The Second Life of Nick Mason (Nick Mason #1)(2)



Another rule broken, Nick thought. Rule number nine: Never work with gang members.

They’ve sworn a blood oath of loyalty. But not to you.

An hour of silence passed. The driver hadn’t offered so much as a sideways glance. Mason couldn’t help but wonder what would happen if he turned on the radio. Or actually said something out loud. Something made him stay silent. Rule number three: When in doubt, keep your mouth shut.

After driving past every exit on US 41, they finally pulled off. For an instant, Mason wondered if this whole thing had been a setup. It was an unavoidable prison reflex, to be ready for the worst at any moment. Two hours away from the prison, somewhere in the middle of western Indiana, the driver could pull off on the most abandoned exit he could find, drive a few miles into the farmland, and then put a bullet in the passenger’s head. Leave his body right there in the ditch beside the road. You wouldn’t go to that much trouble to do something that could have been done already, on any given day standing around the prison yard, but Mason could still feel his body tensing as the vehicle slowed down.

The driver pulled into a gas station. He got out and pumped gas into the tank. Mason sat there in the passenger’s seat, looking out at the little mini-mart. A young woman came out through the glass door. Maybe twenty years old. Shorts and a tank top, flip-flops on her feet. Mason hadn’t seen a live woman dressed this way in five years.

The driver got back in and started the vehicle. He pulled out and drove back onto the highway, pointed north, and hit seventy on the speedometer. Dark clouds began to assemble in the sky. By the time they reached the Illinois border, it was raining. The driver turned on the wipers. The traffic got heavier and the lights from the other cars reflected off the rain-slicked road.

The tall buildings were lost in the clouds, but Mason would have known this place no matter how dark the sky or how low the clouds hung over the city streets.

He was almost home.

But first the long pass over the Calumet River, the cranes and drawbridges and power lines. The harbor was down there. The harbor and the one night in his life when everything changed. The one night that led him all the way to Terre Haute and to a man named Cole. Then, somehow, all the way back, a lot sooner than he expected.

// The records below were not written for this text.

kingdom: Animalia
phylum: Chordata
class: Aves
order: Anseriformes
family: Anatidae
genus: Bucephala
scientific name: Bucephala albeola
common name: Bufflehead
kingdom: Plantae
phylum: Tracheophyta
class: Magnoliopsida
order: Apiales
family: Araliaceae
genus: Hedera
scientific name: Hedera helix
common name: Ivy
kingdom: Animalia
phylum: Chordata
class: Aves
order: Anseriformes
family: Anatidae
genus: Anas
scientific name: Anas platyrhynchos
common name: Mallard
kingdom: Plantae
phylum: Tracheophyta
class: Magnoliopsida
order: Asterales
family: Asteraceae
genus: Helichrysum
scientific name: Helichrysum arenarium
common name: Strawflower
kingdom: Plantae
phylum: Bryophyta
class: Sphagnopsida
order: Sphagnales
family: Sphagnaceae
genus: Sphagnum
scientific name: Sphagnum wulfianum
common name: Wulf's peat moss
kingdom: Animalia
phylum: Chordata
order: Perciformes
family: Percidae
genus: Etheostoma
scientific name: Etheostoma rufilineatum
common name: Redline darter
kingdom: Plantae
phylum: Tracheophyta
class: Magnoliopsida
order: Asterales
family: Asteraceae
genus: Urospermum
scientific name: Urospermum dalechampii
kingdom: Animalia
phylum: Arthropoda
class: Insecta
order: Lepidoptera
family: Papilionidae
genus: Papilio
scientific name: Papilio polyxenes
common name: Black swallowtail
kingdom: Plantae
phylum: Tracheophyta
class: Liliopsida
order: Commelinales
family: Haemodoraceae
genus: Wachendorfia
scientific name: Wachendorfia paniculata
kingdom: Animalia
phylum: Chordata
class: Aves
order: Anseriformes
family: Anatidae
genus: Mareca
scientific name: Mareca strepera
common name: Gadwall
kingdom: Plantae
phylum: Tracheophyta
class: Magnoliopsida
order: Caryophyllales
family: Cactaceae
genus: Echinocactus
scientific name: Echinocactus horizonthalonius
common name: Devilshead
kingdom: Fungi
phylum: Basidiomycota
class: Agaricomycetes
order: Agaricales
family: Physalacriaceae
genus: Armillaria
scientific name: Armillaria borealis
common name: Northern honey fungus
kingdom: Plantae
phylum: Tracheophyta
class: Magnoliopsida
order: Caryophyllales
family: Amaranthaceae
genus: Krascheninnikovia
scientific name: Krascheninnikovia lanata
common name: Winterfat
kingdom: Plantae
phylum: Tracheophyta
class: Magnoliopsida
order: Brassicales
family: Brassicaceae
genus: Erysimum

He counted down the streets. Eighty-seventh Street. Seventy-first Street. They were on the South Side now. The rain kept falling. The driver kept driving. Garfield Boulevard. Fifty-first Street. You want to start an argument, you go into any bar around here, ask the regulars if Canaryville starts at Fifty-first or Forty-ninth. Stand back and watch the words fly. Then the fists, if it’s late enough.

They passed the big train yard, a thousand boxcars waiting for an engine. Then the tracks running high along the eastern edge of his old neighborhood. Mason took a breath as they passed Forty-third Street. His whole life came back to him at once in a sudden flood of almost random memories, both good and bad—Eddie’s dad taking them to old Comiskey Park, the only game he ever got to see Michael Jordan play in person, the first car he ever stole, the first time he spent the night in jail, the party where he met a Canaryville girl named Gina Sullivan, the day he bought their house, the only place he could ever call home . . . it was all right here, wrapped up together in the city of Chicago. The alleys and the streets of this place ran through him like the veins in his body.

The lights were on at the new Sox park, but it was still raining too hard to play. The Escalade went all the way downtown, crossing the Chicago River. The Sears Tower—always and forever the Sears Tower despite whatever new name they try to give it—dominated the skyline and looked down at them through a sudden break in the clouds, its two antennae like a devil’s horns.

The driver finally got off the highway and took North Avenue all the way across the North Side, until Mason could see the shores of Lake Michigan. The water stretched out in blues and grays forever, blending into the rain clouds. When they turned on Clark Street, Mason was about to say something. You bring me all the way up to the North Side for what, pal? A Cubs game maybe? Good luck with that one.

Mason hated the Cubs. He hated everything about the North Side. Everything it represented. When he was growing up, the North Side was everything he didn’t have. And never would have.

The driver made his last turn, onto the last street Mason thought he’d see that day. Lincoln Park West. It was four blocks of high-end apartment buildings overlooking the gardens and the conservatory and the lake beyond. There were a few town houses between the apartment buildings, still tall enough to look down at the street and on everyone who passed by. The driver slowed down and stopped right in front of one of those town houses. It sat at the end of the block, rising three stories above the heavy front door and the garage bays, the upper-floor windows all covered with iron latticework. Built out to the side was another one story with a balcony on top, overlooking the cross street, the park, and the lake beyond it. Five million for this place? Hell, probably more.

The driver broke the silence. “My name is Quintero.” He made the name sound like it came from the bottom of a tequila bottle. Keen-TAY-ro.

“You work for Cole?”

“Listen to me,” Quintero said. “Because everything I’m about to say is important.”

Mason looked over at him.

“You need something,” Quintero said, “you call me. You get in a situation, you call me. Don’t get creative. Don’t try to fix anything yourself. You call me. Clear so far?”